第103部 マクシム編 これがアムステルダムなのか?


 1244年12月19日 オランダ・アムステルダム

 


*)アムステルダムと炊き出し



 到着したのだが、これがあのオランダのアムステルダムだという。見るも無残な光景が広がっているだけだった。

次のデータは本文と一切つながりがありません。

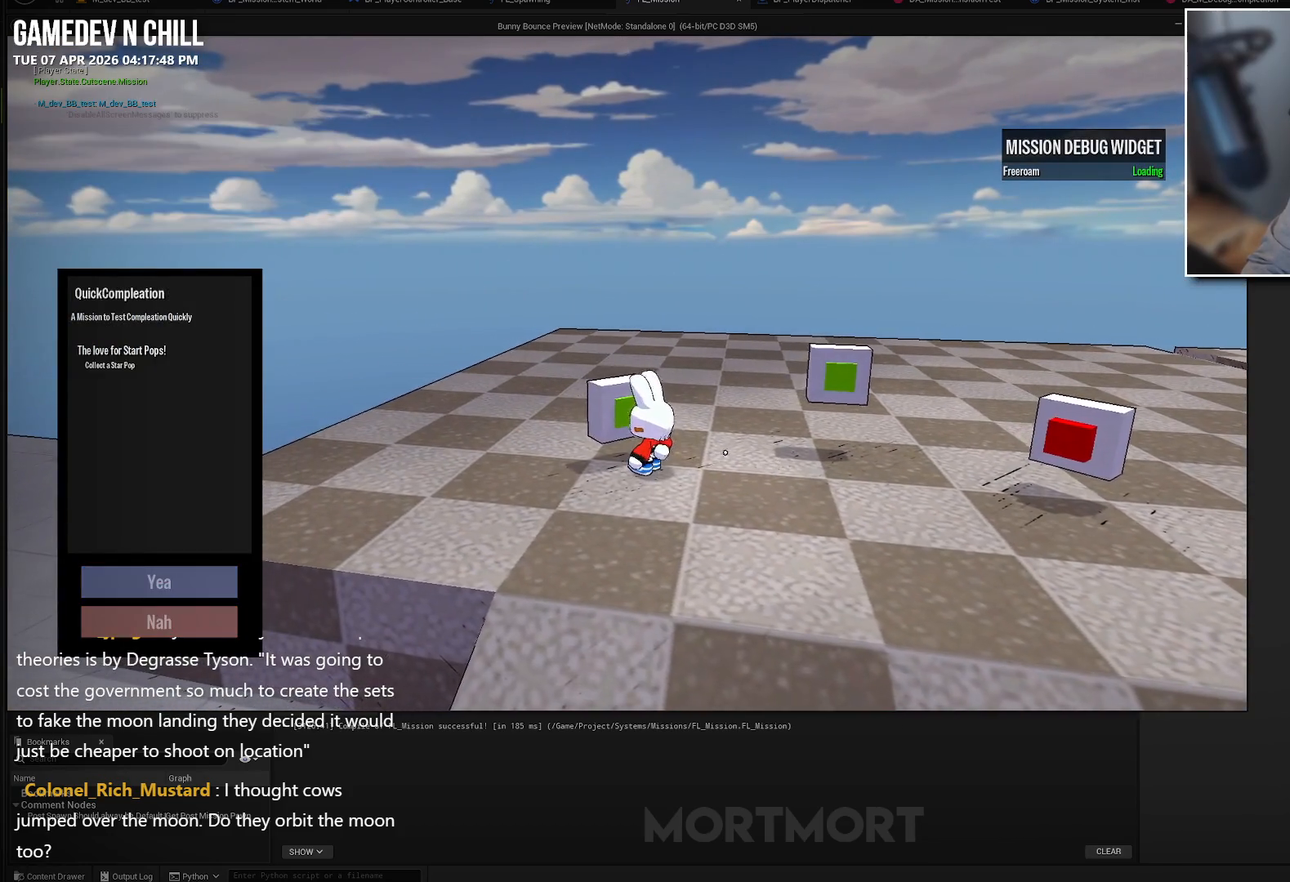
{"buttons": [], "left_stick": "center", "right_stick": "center", "events": [[83, "A", "up"]]}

「なぁ、これがアムステルダムなのか? 少し寂れ過ぎてはいないかな。」


「えぇ!!ぇぇ、これは水害の跡ですね。大きい嵐が襲っていたのですね……。昔は……数度の災害に遭ったと聞いた覚えがあります。」    


 港の桟橋は無残に破壊されたままで、アムステル川が異様に大きくなっている。


「すげ~でかい水溜りが出来ている!!」

「ここは海になってしもた。幅五十k、奥行き百kはあります。もう海になってしもたたい。あんたら救世主さんかえ?」


「あ、いいえ、ただの行商人です。ライ麦を運んで来たのですが戸惑っています。」

「お婆ちゃん、ここの人は何処に行ったのですか?」


「おうおう、み~んな、海にいってしもた。途中で遭っただろう? 麻布の袋によ、あれは海葬のあとじゃ。」

「えぇ!!! あれがここの人たちだったんですか!!」


「四日前に突然、大きな波が押し寄せてきてな、とても冷たい海の水じゃった、誰でもイチコロにしびれて流れていったよ。沢山の島も沈んでもう見えない

 さ。」


「海岸線も違うようだが、どうなちまったんだい。」

「全部が全部浸食を受けて陸が流れたよ。それはもヒドイありさまだったさ~、家も建ったままの姿でさ、泣き叫ぶ人を乗せていたな~。」

 

 足の無い老婆はもう言い表せないと、涙目になり話す事が出来なくなった。


「お婆ちゃんはよく無事でしたね。」

「いやいや、ワシはまだ未練が残っておるで、天国にはまだいっとらんとですよ。ここにはワシと同じ者が仰山おるでのかれんごとしなされ!」


 寒気がしたマクシムとボブ、シビルだった。シビルは地に足が付いている人間を探した。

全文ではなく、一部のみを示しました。